Antalya, destinasyon olarak mas turizmde markalığını tüm Akdenizde kıyısı bulunan ülkelere yılların verdiği mücadele ile zorlanmayla bile olsa, kabul ettirmenin huzuru ile yoluna devam etmektedir.
Petrol fiyat artışlarının ulaşıma getirdiği külfet yüzünden fiyatlarını arttırmak yerine, bu yıldan itibaren herşey dahil sisteminden kısmen vazgeçmeyi seçen, Akdenizde ki rakip ülkeler, bu yüzden Antalya’yanın taleb artışına istemeyerekte olsa bu yıl müsbet katkıda bulunmuşlardır.
Haziran ayı boyu devam edecek olan Euro 2008 Avrupa Futbol şampiyonası tabiiki her ülke gibi Türkiye ve Antalya turizmini de çok olmasa bile olumsuz olarak etkileyecektir. Antalya bölgesinde şimdiye kadar görülen yüzde 20’lere varan turist artışı bu ay biraz duraklama aşamasına geçmesine rağmen, sonraki aylarda trend tekrar tırmanışa geçecektir.
Bu yıldan başlamak üzere gelecek yıllara da yansıyacak olan, yüksek sezondaki yerli turist tatil kontenjan talepleri ise hali ile aşağılara çekilecektir.
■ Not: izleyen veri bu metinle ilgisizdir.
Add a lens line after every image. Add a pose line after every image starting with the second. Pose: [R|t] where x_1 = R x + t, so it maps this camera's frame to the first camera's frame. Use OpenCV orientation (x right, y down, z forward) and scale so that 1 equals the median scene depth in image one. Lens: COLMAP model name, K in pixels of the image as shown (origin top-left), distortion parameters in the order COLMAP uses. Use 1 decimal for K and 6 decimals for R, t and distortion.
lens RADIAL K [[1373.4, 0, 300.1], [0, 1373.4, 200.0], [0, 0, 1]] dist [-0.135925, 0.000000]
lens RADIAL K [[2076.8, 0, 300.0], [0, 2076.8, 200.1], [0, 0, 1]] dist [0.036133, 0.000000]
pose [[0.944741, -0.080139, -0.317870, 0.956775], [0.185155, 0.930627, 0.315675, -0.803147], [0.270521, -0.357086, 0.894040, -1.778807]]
Buna da sebeb Antalya’da önceliğin dış piyasanın şartlarını yerine getirmek zorunda olduğunu hepimiz yıllardır izlemekteyiz.
İşte bu nedenle bu uygulamadan da yıllardır çok büyük rahatsızlık duyan yerli tatilci ise kendisine yeni tatil destinasyonları üretmek zorunda kalacaktır.
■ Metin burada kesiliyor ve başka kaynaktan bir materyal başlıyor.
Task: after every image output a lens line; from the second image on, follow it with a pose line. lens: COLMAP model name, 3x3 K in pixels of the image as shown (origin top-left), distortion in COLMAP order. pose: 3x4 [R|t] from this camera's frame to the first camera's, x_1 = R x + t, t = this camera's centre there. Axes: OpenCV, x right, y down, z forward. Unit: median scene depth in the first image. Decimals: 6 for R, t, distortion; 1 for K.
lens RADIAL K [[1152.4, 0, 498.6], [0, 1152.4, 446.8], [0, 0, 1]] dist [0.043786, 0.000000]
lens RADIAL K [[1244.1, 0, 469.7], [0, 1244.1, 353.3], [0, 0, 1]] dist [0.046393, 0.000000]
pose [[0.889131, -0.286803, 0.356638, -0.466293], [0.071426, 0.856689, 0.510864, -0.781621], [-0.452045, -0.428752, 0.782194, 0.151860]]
İşte burada bilhassa ulaşım ambargoları yüzünden direk olarak dünya tatil pazarına açılamayan ama son yıllardaki Türk yatırımcısının turistik yatırımları ile popüler hale gelen Kuzey Kıbrıs tam iç pazar için biçilmiş kaftan görünmektedir.
Yöresel yemeklerin sunduğu damak zevki, yüzyıllık kültür mirasları, Carettalı uçsuz bucaksız sarı kum taneli kumsalları, gecenin karanlığından sabahın ilk ışıklarına varan eğlence mekanları ve casinoları ile tam bir tatil ve huzur adası olan, Gerçek Akdeniz Riviera’sı Kuzey Kıbrıs, her yönü ile Türk insanının en az birkaç defa görmesi ve tatil yapması gereken bir cennet yöredir.
Türkiye’nin yedi uçuş noktasından bir saatlik mesafedeki uzaklığa sahip Kuzey Kıbrıs, kendi hava yolu haricinde özel hava yolu şirketleri ile de bu ulaşıma gün boyu sahiptir.
Yıllardır Türk insanının yurt dışına bıraktığı yüzbinlerce Avro tatil kaynağını gelin 2008 ve 2009 ‘da Kuzey Kıbrıs ekonomisine katkı olarak bırakalım.
Gelin tatilimizi, Kıbrıs halkının misafir perverliğinde aynı lisanı konuşulduğu aynı para biriminin harcandığı, vize harcı gerektirmeyen, pasaportsuz giriş yapılan bu yavru vatan da gönül ferahlığı ile biz bize geçirelim.